Sie blickte Claudius von der Seite her an. Für Claudius würde es eine große Umstellung bedeuten, das raue Leben, die anderen Sitten … War sie vielleicht zu selbstsüchtig, wenn sie dieses Opfer von ihm verlangte? Doch in Rom gab es keine Zukunft für ihn, außer in der Arena zu sterben. Und welche Zukunft gab es für ihn in Germanien?
»Woran denkst du, Liebling?«, unterbrach Claudius ihre Gedankengänge. »Dein Gesicht erscheint mir so sorgenvoll.«
»Ach, es ist nichts. Mir ging so einiges durch den Kopf, alles dummes Zeug. Ich dachte, ob wir nicht einen Tag Pause einlegen könnten. Ich würde gern eine Therme besuchen und mich entspannen und einmal in einem richtigen weichen Bett schlafen.« Sie wollte nicht zugeben, dass sie sich seit einiger Zeit unwohl fühlte und das Schwanken auf dem Rücken ihres Maultieres kaum noch ertrug. Würde sie nicht die dicke Puderschicht im Gesicht tragen, die sie jeden Morgen vorsorglich erneuerte, hätte Claudius ihre blassen Wangen und die dunklen Ringe unter ihren Augen bemerkt.

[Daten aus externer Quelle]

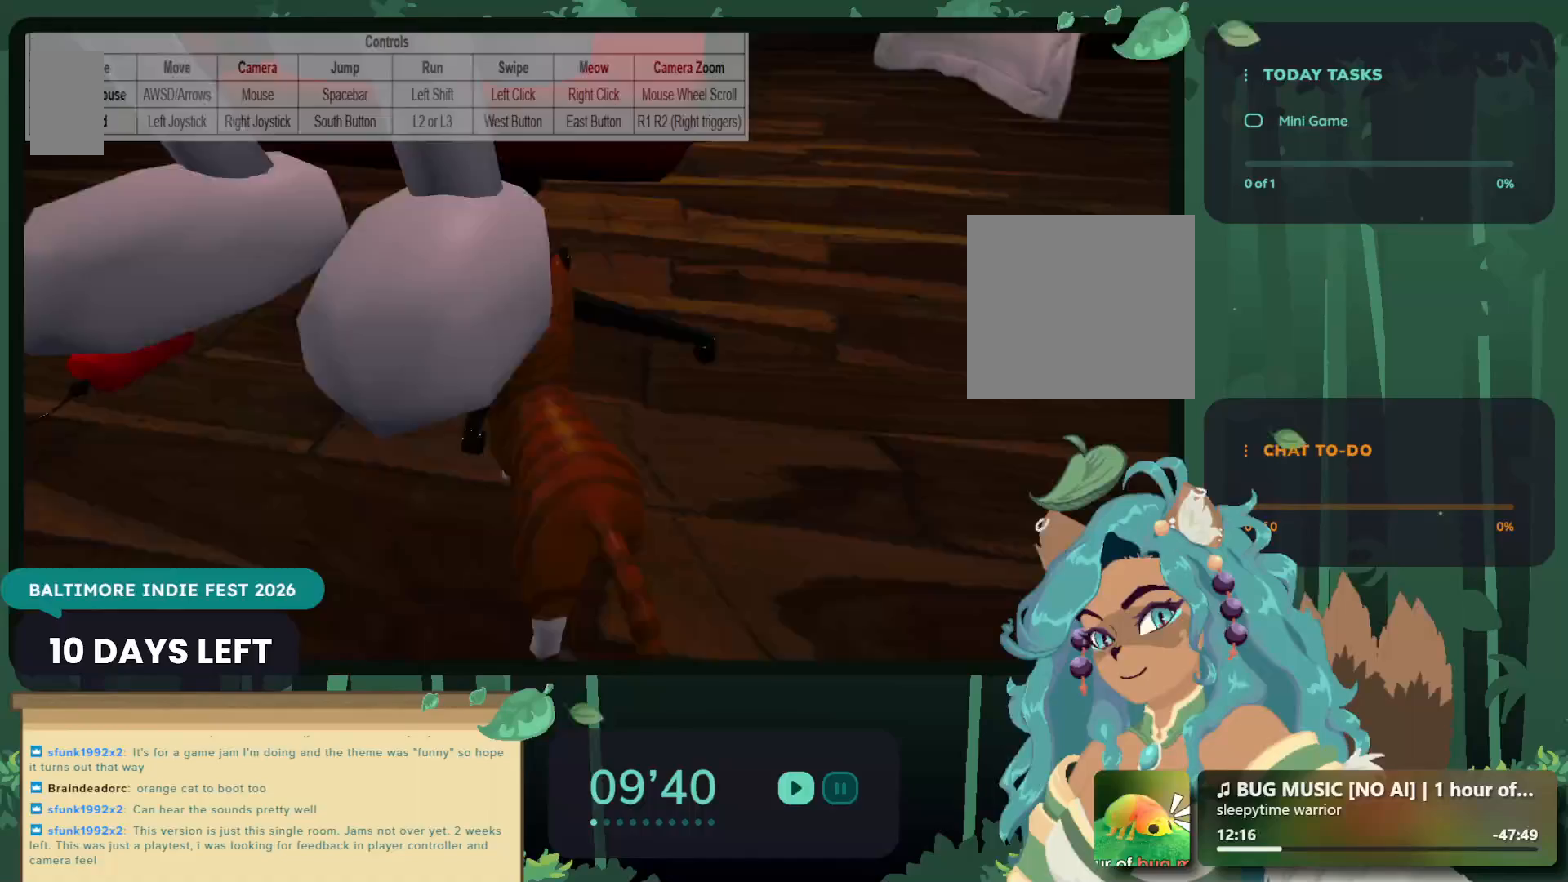
{"buttons": [], "left_stick": "down", "right_stick": "up-left", "events": [[267, "right_stick", "up-left"], [333, "left_stick", "down"]]}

Claudius überlegte. »Nun, Geld haben wir genügend, und ich glaube kaum, dass man uns noch verfolgt. Wir sollten eine Rast einlegen und unseren braven Maultieren auch eine Pause gönnen. In Ariminum werden wir uns eine gute Herberge suchen.« In der Küstenstadt Ariminum suchte Claudius eine einfache, aber saubere Herberge, wo sie sich für mehrere Tage ein Zimmer mieteten. Es kostete einen großen Teil ihres Geldes, aber Claudius bereute es nicht. Auch er war froh, wieder zivilisiert schlafen zu können. Außerdem wollte er einiges von Romelias Schmuck versetzen, um ausreichend Geld zur Verfügung zu haben.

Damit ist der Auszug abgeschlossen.